Ben adamın haklı olduğunu söylemeseydim kimse Cemre'nin peşine takılıp onu dövmeyecekti. Babamın bu tip göz dağı veren adamlarla çalışmayacağını biliyordum ya da öyle umuyordum. Ama babam ya da değil şirkette birileri iş karıştırıyordu.

O anda kim olduğunu bilmeden birinin belgeleri arakladığını söylediğimde doğru bir şey yaptığım konusunda hiçbir şüphem yoktu. Ama bu ucunun Cemre'ye dokunduğunu bilmeden önceydi ve bu fazlasıyla yanlış hissettiriyordu.

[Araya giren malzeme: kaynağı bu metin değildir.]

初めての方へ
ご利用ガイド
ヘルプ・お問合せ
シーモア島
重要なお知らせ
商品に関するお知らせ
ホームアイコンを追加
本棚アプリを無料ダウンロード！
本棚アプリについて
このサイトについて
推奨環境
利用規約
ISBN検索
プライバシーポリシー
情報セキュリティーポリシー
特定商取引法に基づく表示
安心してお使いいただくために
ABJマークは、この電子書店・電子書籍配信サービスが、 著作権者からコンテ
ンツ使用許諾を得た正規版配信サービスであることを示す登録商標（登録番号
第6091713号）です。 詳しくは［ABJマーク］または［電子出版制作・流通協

Cemre'yi kapımın önünde o halde görünce kendi canım yanmış gibi hissettim. 3 yıl önce istemeden uzaklaşmış olsak bile o benim ilk gerçek arkadaşımdı. Başkaları gibi param için yaklaşmamıştı. Kendini beğenmiş bir şekilde konuştuğumda bana karşılık vermişti. Şimdi düşününce ben insan olmayı onunla öğrenmiştim. Babamın dediği gibi adam olmaya onun sayesinde başlamıştım.

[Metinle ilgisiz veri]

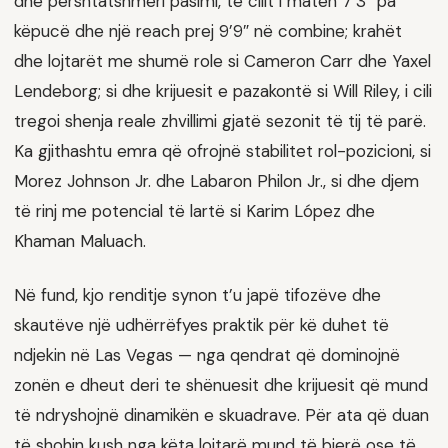
dhe përshtatshmëri pasimi, të cilit i matën 7’3″ pa
këpucë dhe një reach prej 9’9″ në combine; krahët
dhe lojtarët me shumë role si Cameron Carr dhe Yaxel
Lendeborg; si dhe krijuesit e pazakontë si Will Riley, i cili
tregoi shenja reale zhvillimi gjatë sezonit të tij të parë.
Ka gjithashtu emra që ofrojnë stabilitet rol-pozicioni, si
Morez Johnson Jr. dhe Labaron Philon Jr., si dhe djem
të rinj me potencial të lartë si Karim López dhe
Khaman Maluach.
Në fund, kjo renditje synon t’u japë tifozëve dhe
skautëve një udhërrëfyes praktik për kë duhet të
ndjekin në Las Vegas — nga qendrat që dominojnë
zonën e dheut deri te shënuesit dhe krijuesit që mund
të ndryshojnë dinamikën e skuadrave. Për ata që duan
të shohin kush nga këta lojtarë mund të bjerë ose të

Cemre'ye tekrar bir zarar gelmesini istemiyordum. Bu işin peşine düşsem iyi olurdu ama önce onun yanında olmalıydım. Arabadan çıkıp kilitledim. Zili çaldığımda kapıyı Ege açtı. Bir elinde vazo bir elinde örtü ile dururken temizlik yapan kadınlara benziyordu. Durumu bilmesem kahkahalarla gülerdim. İçeri girip de resmin tamamını görünce insanın içinde mizaha dair kırıntı dahi kalmıyordu zaten.